Top of Task inputs

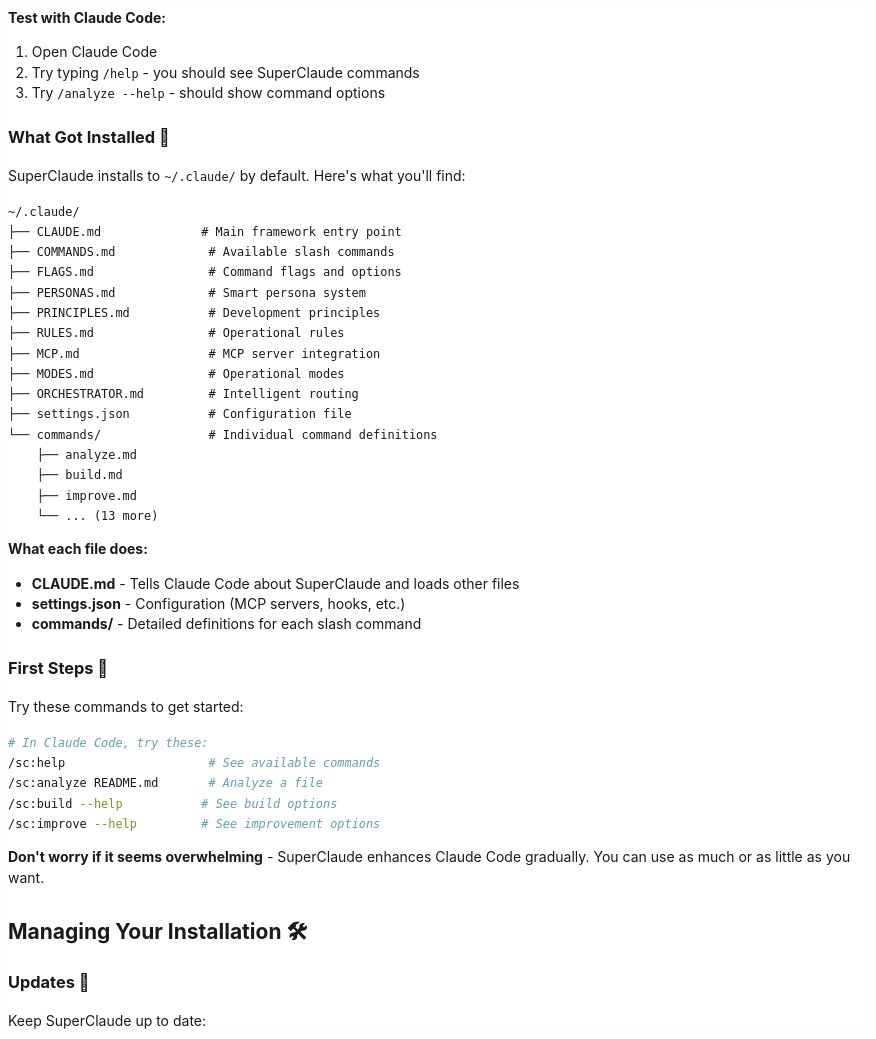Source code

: **Test with Claude Code:**
1. Open Claude Code
2. Try typing `/help` - you should see SuperClaude commands
3. Try `/analyze --help` - should show command options

### What Got Installed 📂

SuperClaude installs to `~/.claude/` by default. Here's what you'll find:

```
~/.claude/
├── CLAUDE.md              # Main framework entry point
├── COMMANDS.md             # Available slash commands  
├── FLAGS.md                # Command flags and options
├── PERSONAS.md             # Smart persona system
├── PRINCIPLES.md           # Development principles
├── RULES.md                # Operational rules
├── MCP.md                  # MCP server integration
├── MODES.md                # Operational modes
├── ORCHESTRATOR.md         # Intelligent routing
├── settings.json           # Configuration file
└── commands/               # Individual command definitions
    ├── analyze.md
    ├── build.md
    ├── improve.md
    └── ... (13 more)
```

**What each file does:**
- **CLAUDE.md** - Tells Claude Code about SuperClaude and loads other files
- **settings.json** - Configuration (MCP servers, hooks, etc.)
- **commands/** - Detailed definitions for each slash command

### First Steps 🎯

Try these commands to get started:

```bash
# In Claude Code, try these:
/sc:help                    # See available commands
/sc:analyze README.md       # Analyze a file
/sc:build --help           # See build options
/sc:improve --help         # See improvement options
```

**Don't worry if it seems overwhelming** - SuperClaude enhances Claude Code gradually. You can use as much or as little as you want.

## Managing Your Installation 🛠️

### Updates 📅

Keep SuperClaude up to date:
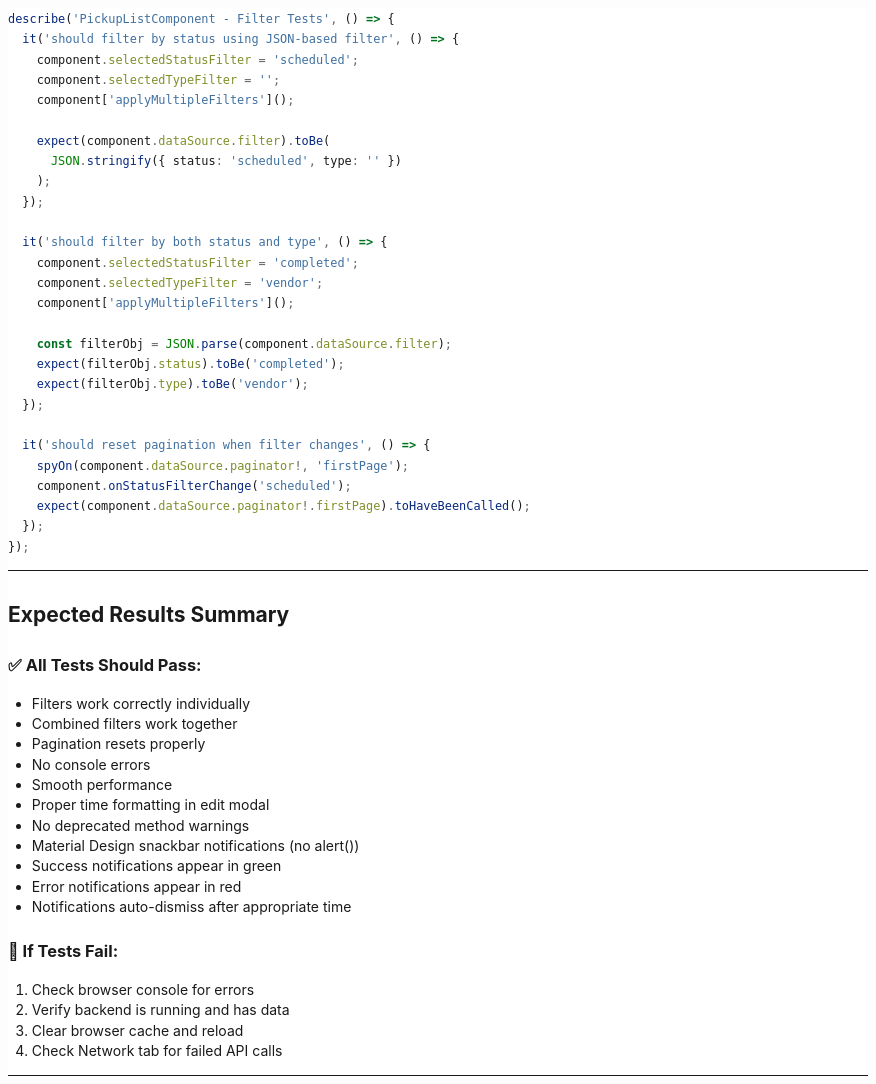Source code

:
 ```typescript
describe('PickupListComponent - Filter Tests', () => {
  it('should filter by status using JSON-based filter', () => {
    component.selectedStatusFilter = 'scheduled';
    component.selectedTypeFilter = '';
    component['applyMultipleFilters']();
    
    expect(component.dataSource.filter).toBe(
      JSON.stringify({ status: 'scheduled', type: '' })
    );
  });

  it('should filter by both status and type', () => {
    component.selectedStatusFilter = 'completed';
    component.selectedTypeFilter = 'vendor';
    component['applyMultipleFilters']();
    
    const filterObj = JSON.parse(component.dataSource.filter);
    expect(filterObj.status).toBe('completed');
    expect(filterObj.type).toBe('vendor');
  });

  it('should reset pagination when filter changes', () => {
    spyOn(component.dataSource.paginator!, 'firstPage');
    component.onStatusFilterChange('scheduled');
    expect(component.dataSource.paginator!.firstPage).toHaveBeenCalled();
  });
});
```

---

## Expected Results Summary

### ✅ All Tests Should Pass:
- Filters work correctly individually
- Combined filters work together
- Pagination resets properly
- No console errors
- Smooth performance
- Proper time formatting in edit modal
- No deprecated method warnings
- Material Design snackbar notifications (no alert())
- Success notifications appear in green
- Error notifications appear in red
- Notifications auto-dismiss after appropriate time

### 🚨 If Tests Fail:
1. Check browser console for errors
2. Verify backend is running and has data
3. Clear browser cache and reload
4. Check Network tab for failed API calls

---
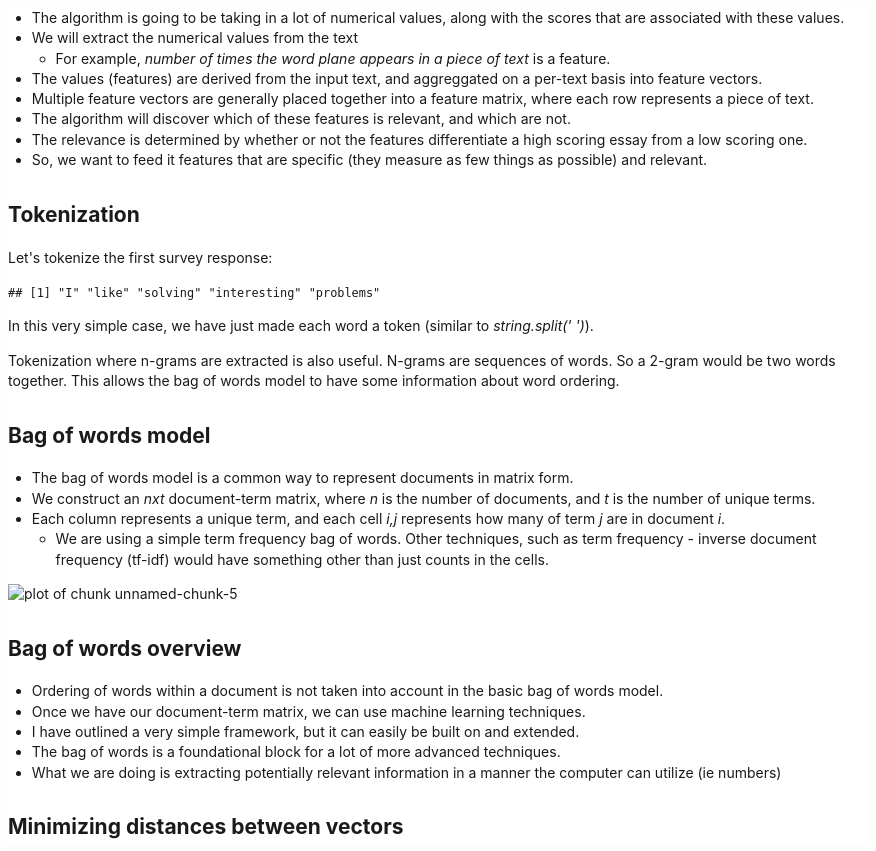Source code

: * The algorithm is going to be taking in a lot of numerical values, along with the scores that are associated with these values.
* We will extract the numerical values from the text
  * For example, *number of times the word plane appears in a piece of text* is a feature.
* The values (features) are derived from the input text, and aggreggated on a per-text basis into feature vectors.
* Multiple feature vectors are generally placed together into a feature matrix, where each row represents a piece of text.
* The algorithm will discover which of these features is relevant, and which are not.
* The relevance is determined by whether or not the features differentiate a high scoring essay from a low scoring one.
* So, we want to feed it features that are specific (they measure as few things as possible) and relevant.

## Tokenization

Let's tokenize the first survey response:


```
## [1] "I" "like" "solving" "interesting" "problems"
```


In this very simple case, we have just made each word a token (similar to *string.split(' ')*).

Tokenization where n-grams are extracted is also useful. N-grams are sequences of words. So a 2-gram would be two words together. This allows the bag of words model to have some information about word ordering.

## Bag of words model

* The bag of words model is a common way to represent documents in matrix form.
* We construct an *nxt* document-term matrix, where *n* is the number of documents, and *t* is the number of unique terms.
* Each column represents a unique term, and each cell *i,j* represents how many of term *j* are in document *i*.
  * We are using a simple term frequency bag of words. Other techniques, such as term frequency - inverse document frequency (tf-idf) would have something other than just counts in the cells.

![plot of chunk unnamed-chunk-5](../figure/2013-06-26-natural-language-processing-tutorial-unnamed-chunk-5.png) 


## Bag of words overview

* Ordering of words within a document is not taken into account in the basic bag of words model.
* Once we have our document-term matrix, we can use machine learning techniques.
* I have outlined a very simple framework, but it can easily be built on and extended.
* The bag of words is a foundational block for a lot of more advanced techniques.
* What we are doing is extracting potentially relevant information in a manner the computer can utilize (ie numbers)

## Minimizing distances between vectors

Bottom of Task inputs

Problem to work on – Once more, please print all the lines above exactly, without their pictures.

Output –
Source code

: **Test with Claude Code:**
1. Open Claude Code
2. Try typing `/help` - you should see SuperClaude commands
3. Try `/analyze --help` - should show command options

### What Got Installed 📂

SuperClaude installs to `~/.claude/` by default. Here's what you'll find:

```
~/.claude/
├── CLAUDE.md              # Main framework entry point
├── COMMANDS.md             # Available slash commands  
├── FLAGS.md                # Command flags and options
├── PERSONAS.md             # Smart persona system
├── PRINCIPLES.md           # Development principles
├── RULES.md                # Operational rules
├── MCP.md                  # MCP server integration
├── MODES.md                # Operational modes
├── ORCHESTRATOR.md         # Intelligent routing
├── settings.json           # Configuration file
└── commands/               # Individual command definitions
    ├── analyze.md
    ├── build.md
    ├── improve.md
    └── ... (13 more)
```

**What each file does:**
- **CLAUDE.md** - Tells Claude Code about SuperClaude and loads other files
- **settings.json** - Configuration (MCP servers, hooks, etc.)
- **commands/** - Detailed definitions for each slash command

### First Steps 🎯

Try these commands to get started:

```bash
# In Claude Code, try these:
/sc:help                    # See available commands
/sc:analyze README.md       # Analyze a file
/sc:build --help           # See build options
/sc:improve --help         # See improvement options
```

**Don't worry if it seems overwhelming** - SuperClaude enhances Claude Code gradually. You can use as much or as little as you want.

## Managing Your Installation 🛠️

### Updates 📅

Keep SuperClaude up to date:
Source code

:
 ```typescript
describe('PickupListComponent - Filter Tests', () => {
  it('should filter by status using JSON-based filter', () => {
    component.selectedStatusFilter = 'scheduled';
    component.selectedTypeFilter = '';
    component['applyMultipleFilters']();
    
    expect(component.dataSource.filter).toBe(
      JSON.stringify({ status: 'scheduled', type: '' })
    );
  });

  it('should filter by both status and type', () => {
    component.selectedStatusFilter = 'completed';
    component.selectedTypeFilter = 'vendor';
    component['applyMultipleFilters']();
    
    const filterObj = JSON.parse(component.dataSource.filter);
    expect(filterObj.status).toBe('completed');
    expect(filterObj.type).toBe('vendor');
  });

  it('should reset pagination when filter changes', () => {
    spyOn(component.dataSource.paginator!, 'firstPage');
    component.onStatusFilterChange('scheduled');
    expect(component.dataSource.paginator!.firstPage).toHaveBeenCalled();
  });
});
```

---

## Expected Results Summary

### ✅ All Tests Should Pass:
- Filters work correctly individually
- Combined filters work together
- Pagination resets properly
- No console errors
- Smooth performance
- Proper time formatting in edit modal
- No deprecated method warnings
- Material Design snackbar notifications (no alert())
- Success notifications appear in green
- Error notifications appear in red
- Notifications auto-dismiss after appropriate time

### 🚨 If Tests Fail:
1. Check browser console for errors
2. Verify backend is running and has data
3. Clear browser cache and reload
4. Check Network tab for failed API calls

---
Source code

: * The algorithm is going to be taking in a lot of numerical values, along with the scores that are associated with these values.
* We will extract the numerical values from the text
  * For example, *number of times the word plane appears in a piece of text* is a feature.
* The values (features) are derived from the input text, and aggreggated on a per-text basis into feature vectors.
* Multiple feature vectors are generally placed together into a feature matrix, where each row represents a piece of text.
* The algorithm will discover which of these features is relevant, and which are not.
* The relevance is determined by whether or not the features differentiate a high scoring essay from a low scoring one.
* So, we want to feed it features that are specific (they measure as few things as possible) and relevant.

## Tokenization

Let's tokenize the first survey response:


```
## [1] "I" "like" "solving" "interesting" "problems"
```


In this very simple case, we have just made each word a token (similar to *string.split(' ')*).

Tokenization where n-grams are extracted is also useful. N-grams are sequences of words. So a 2-gram would be two words together. This allows the bag of words model to have some information about word ordering.

## Bag of words model

* The bag of words model is a common way to represent documents in matrix form.
* We construct an *nxt* document-term matrix, where *n* is the number of documents, and *t* is the number of unique terms.
* Each column represents a unique term, and each cell *i,j* represents how many of term *j* are in document *i*.
  * We are using a simple term frequency bag of words. Other techniques, such as term frequency - inverse document frequency (tf-idf) would have something other than just counts in the cells.

![plot of chunk unnamed-chunk-5](../figure/2013-06-26-natural-language-processing-tutorial-unnamed-chunk-5.png) 


## Bag of words overview

* Ordering of words within a document is not taken into account in the basic bag of words model.
* Once we have our document-term matrix, we can use machine learning techniques.
* I have outlined a very simple framework, but it can easily be built on and extended.
* The bag of words is a foundational block for a lot of more advanced techniques.
* What we are doing is extracting potentially relevant information in a manner the computer can utilize (ie numbers)

## Minimizing distances between vectors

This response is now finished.